If there is one film that is keeping me committed to my pledge to attend the Vancouver International Film Festival, it is Apichatpong Weerasethakul's recent Palme d'Or winner Uncle Boonmee Who Can Recall His Past Lives. I even love the title. In 2001 I saw Mysterious Object at Noon (2000), Weerasethakul's first feature length film, at the Walker Art Center and was struck by its calm defiance to narrative structure. A mere three years later in 2004, Weerasethakul, who insists you call him Joe as soon as he sees you struggle with his name, was in town for a dialogue with Chuck Stephens and a short, but rapturous, retrospective. (The program took place during the Walker's renovations and was part of the 'Walker Without Walls' program. The films were screened at the Bell and the dialogue took place at MCAD.) The retrospective included another screening of Mysterious Object at Noon, a rarely seen uncut version of Blissfully Yours, a short experimental film called Haunted Houses and his new film at the time Tropical Malady, which I can easily say was one of the most overwhelming cinematic experiences I've ever had. Even after repeat viewings on DVD, Tropical Malady still remains luminous in its simplistic beauty and free-form ambiguity.
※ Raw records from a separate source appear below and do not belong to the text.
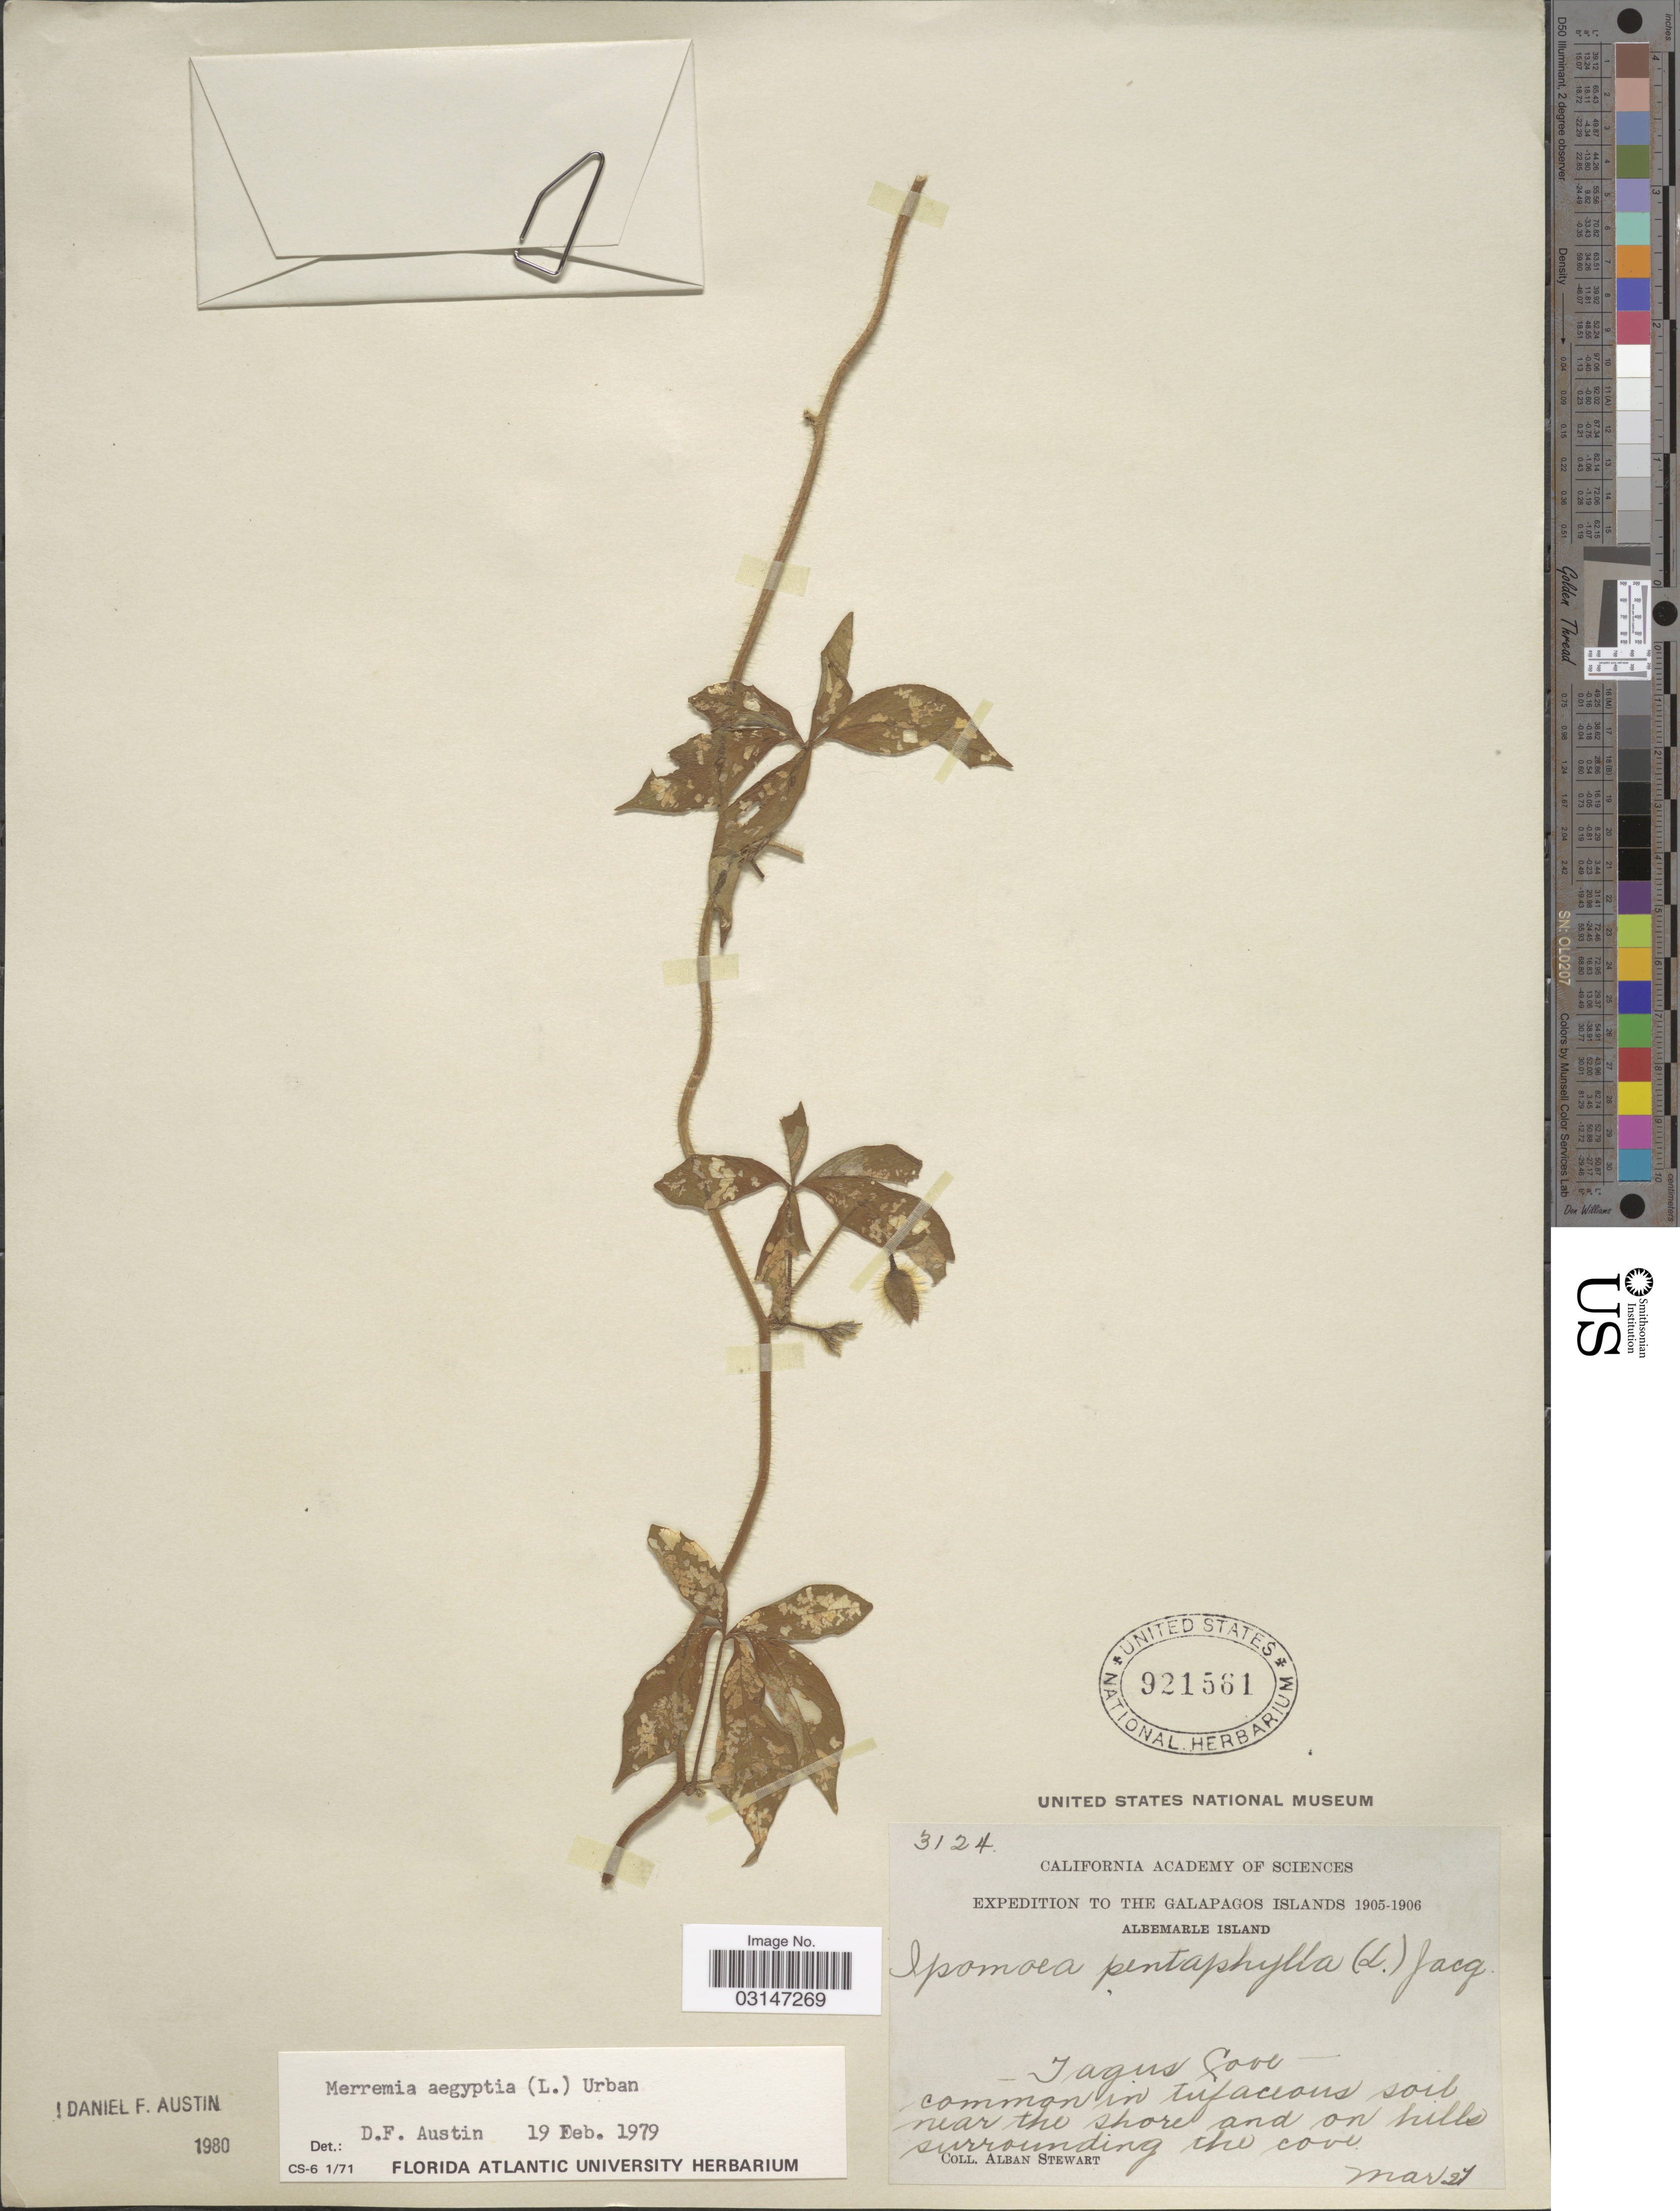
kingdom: Plantae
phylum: Tracheophyta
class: Magnoliopsida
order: Solanales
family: Convolvulaceae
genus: Distimake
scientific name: Distimake aegyptius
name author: (L.) A. R. Simões & Staples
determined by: Strong, Mark T., (BOT), Smithsonian Institution - National Museum of Natural History (UNITED STATES)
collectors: A. Stewart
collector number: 3124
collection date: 1905-03-27/1906-03-27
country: Ecuador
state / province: Colón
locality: The Galapagos Island, Albemarle Island, Tagus Cove.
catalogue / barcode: US 921561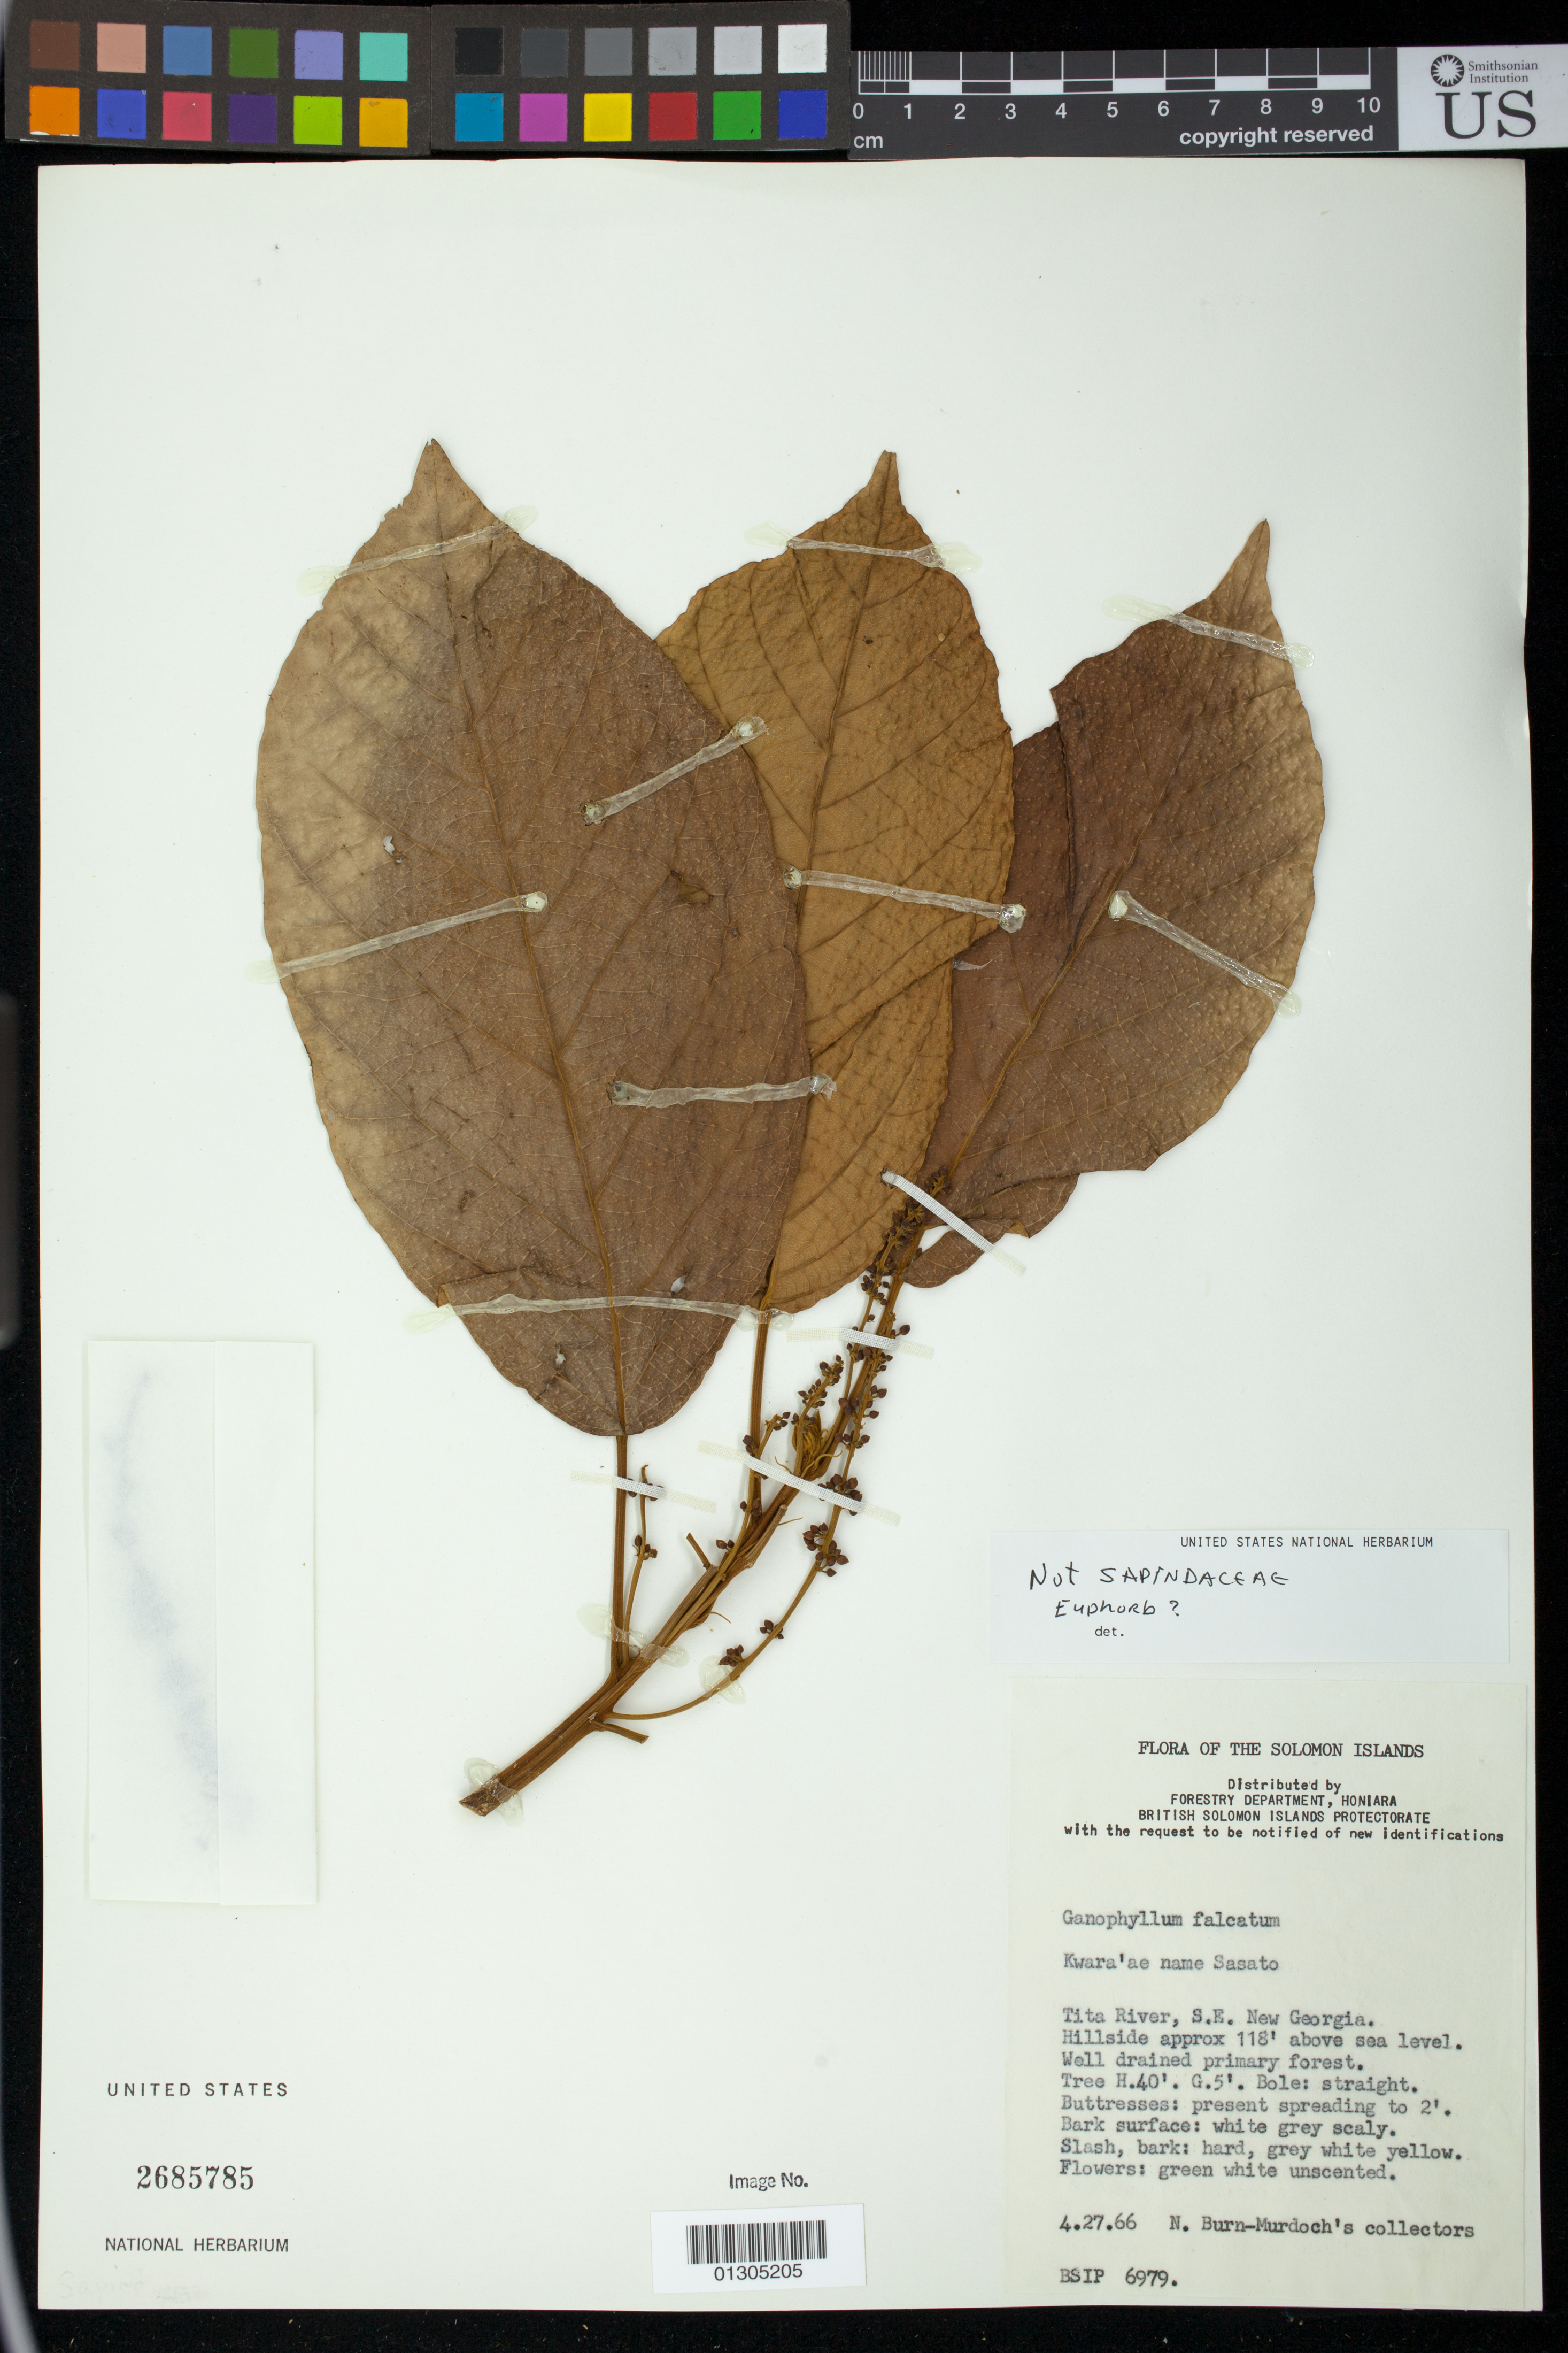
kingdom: Plantae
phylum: Tracheophyta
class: Magnoliopsida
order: Malpighiales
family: Euphorbiaceae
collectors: N. Burn-Murdoch's collectors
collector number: BSIP 6979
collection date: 1966-04-27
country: Solomon Islands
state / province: Solomon Islands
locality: Tita River, S.E. New Georgia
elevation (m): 36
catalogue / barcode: US 2685785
Weersethakul followed up Malady with an even more complex film, Syndromes and a Century, a film that has buried within it a million micro/macro, emotional/physical moments of connections and transcendence that I have yet to fully understand. I adore Syndromes, but am still bitter about the fact that I had no opportunity to see it on the big screen. Mark my words, this will not happen with Weersethakul's new film Uncle Boonmee. Not because I'm sure it is going to play in Minneapolis, but I am committed to travel to see this film in a theater. In a chronicle of the most anticipated films of 2010 that will be featured on In Review Online, I wrote this:

In certain circles, Apichatpong Weerasethakul is already an international superstar. Crowned the director of the decade by consensus, he was in the spotlight as 2009 came to a close with his sublime masterpieces, Tropical Malady and Syndromes and a Century, topping many lists. As we put the last decade behind us, Weerasethakul seems poised to take on the next with Uncle Boonmee Who Can Recall His Past Lives. An expansion on a short film he made last year, Uncle Boonmee not only won the Palme d’Or at Cannes but is also enjoying some homegrown respect that has thus far eluded Weersethakul's films. After bitter battles with the Thai censors over his past films, Weerasethakul deservedly saw Uncle Boonmee pass the ratings board and open in his homeland to sold out crowds. Taking place in the northeastern Thai town of Nabua, the setting of a violent Army crackdown on communists in 1965, Uncle Boonmee is drawn from a book Weerasethakul acquired from a Buddhist monk. A film that Kong Rithdee calls “a meta-thesis on cinema and its power to create illusion,” Uncle Boonmee may also have the momentum to allow Weersethakul, who works worlds beyond the narrative modus operandi, to expand his mesmerizing spell beyond the arthouse hardcore.